Publicado em: 21 de abril de 2026
Crença popular diz que é preciso pedir permissão às entidades místicas para ter uma vida próspera na capital catarinense.





Morar em Florianópolis pode envolver mais do que aluguel e documentação. Segundo uma tradição que atravessa gerações, quem chega à Ilha da Magia deve anunciar sua presença às bruxas. A crença, inspirada em narrativas de origem açoriana, sugere que essas figuras teriam poder para “permitir” ou não a permanência na cidade.
Foi o que ocorreu com a influenciadora gaúcha Bruna Marini, que enfrentou dificuldades para encontrar um imóvel após se mudar para a capital. Sem sucesso nas buscas, ela decidiu mentalmente pedir permissão às entidades. No dia seguinte, uma sequência de sinais e coincidências culminou na oferta de uma casa que estava fechada havia dois meses e fora organizada justamente naquele dia.

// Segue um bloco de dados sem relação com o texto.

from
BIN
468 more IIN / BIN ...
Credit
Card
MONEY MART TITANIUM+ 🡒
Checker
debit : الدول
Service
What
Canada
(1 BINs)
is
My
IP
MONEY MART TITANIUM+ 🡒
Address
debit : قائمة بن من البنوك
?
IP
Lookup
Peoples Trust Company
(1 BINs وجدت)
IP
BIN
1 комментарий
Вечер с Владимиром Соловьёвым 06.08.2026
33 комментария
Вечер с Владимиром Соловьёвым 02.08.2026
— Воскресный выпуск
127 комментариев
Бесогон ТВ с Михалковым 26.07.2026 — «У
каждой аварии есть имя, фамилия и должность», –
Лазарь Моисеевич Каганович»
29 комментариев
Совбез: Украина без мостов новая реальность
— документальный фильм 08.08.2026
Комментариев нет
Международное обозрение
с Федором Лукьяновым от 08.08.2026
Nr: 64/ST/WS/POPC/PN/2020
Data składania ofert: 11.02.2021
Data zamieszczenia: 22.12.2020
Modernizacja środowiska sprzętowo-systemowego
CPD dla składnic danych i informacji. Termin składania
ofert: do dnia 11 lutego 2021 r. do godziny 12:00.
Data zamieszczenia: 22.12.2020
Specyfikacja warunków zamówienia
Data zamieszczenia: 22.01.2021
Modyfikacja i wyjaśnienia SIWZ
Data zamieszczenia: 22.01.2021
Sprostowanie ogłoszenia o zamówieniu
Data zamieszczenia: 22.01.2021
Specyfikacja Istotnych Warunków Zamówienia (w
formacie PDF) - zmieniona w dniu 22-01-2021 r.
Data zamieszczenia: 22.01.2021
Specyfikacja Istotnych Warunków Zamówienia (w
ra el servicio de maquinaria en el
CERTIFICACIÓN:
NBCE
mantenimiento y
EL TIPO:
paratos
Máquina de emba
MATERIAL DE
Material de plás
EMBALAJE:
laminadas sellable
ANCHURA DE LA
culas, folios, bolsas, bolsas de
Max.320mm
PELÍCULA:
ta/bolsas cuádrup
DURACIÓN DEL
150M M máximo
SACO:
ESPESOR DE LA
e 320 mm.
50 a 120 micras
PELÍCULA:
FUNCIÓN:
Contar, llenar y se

A crença está ligada à lenda das Bruxas de Itaguaçu, cujas pedras na praia do continente, segundo o folclore, seriam bruxas petrificadas como castigo. A tradição popular afirma que, em noites de lua cheia, elas ainda se libertam do feitiço. Para muitos moradores e recém-chegados, o gesto de pedir autorização simboliza um rito de respeito ao imaginário místico que dá à cidade o apelido de Ilha da Magia.
Saiba mais:
A principal referência para a preservação dessas lendas é o folclorista Franklin Cascaes (1908-1983), natural da própria praia de Itaguaçu. Em mais de 40 anos de pesquisa, ele documentou centenas de histórias da cultura açoriana da Ilha de Santa Catarina, incluindo a versão que diz que o local teria sido reservado para o habitat de seres sobrenaturais. Sua obra, que abrange desenhos, esculturas e escritos, ajudou a consolidar o imaginário que transformou Florianópolis em referência de misticismo no Sul do país.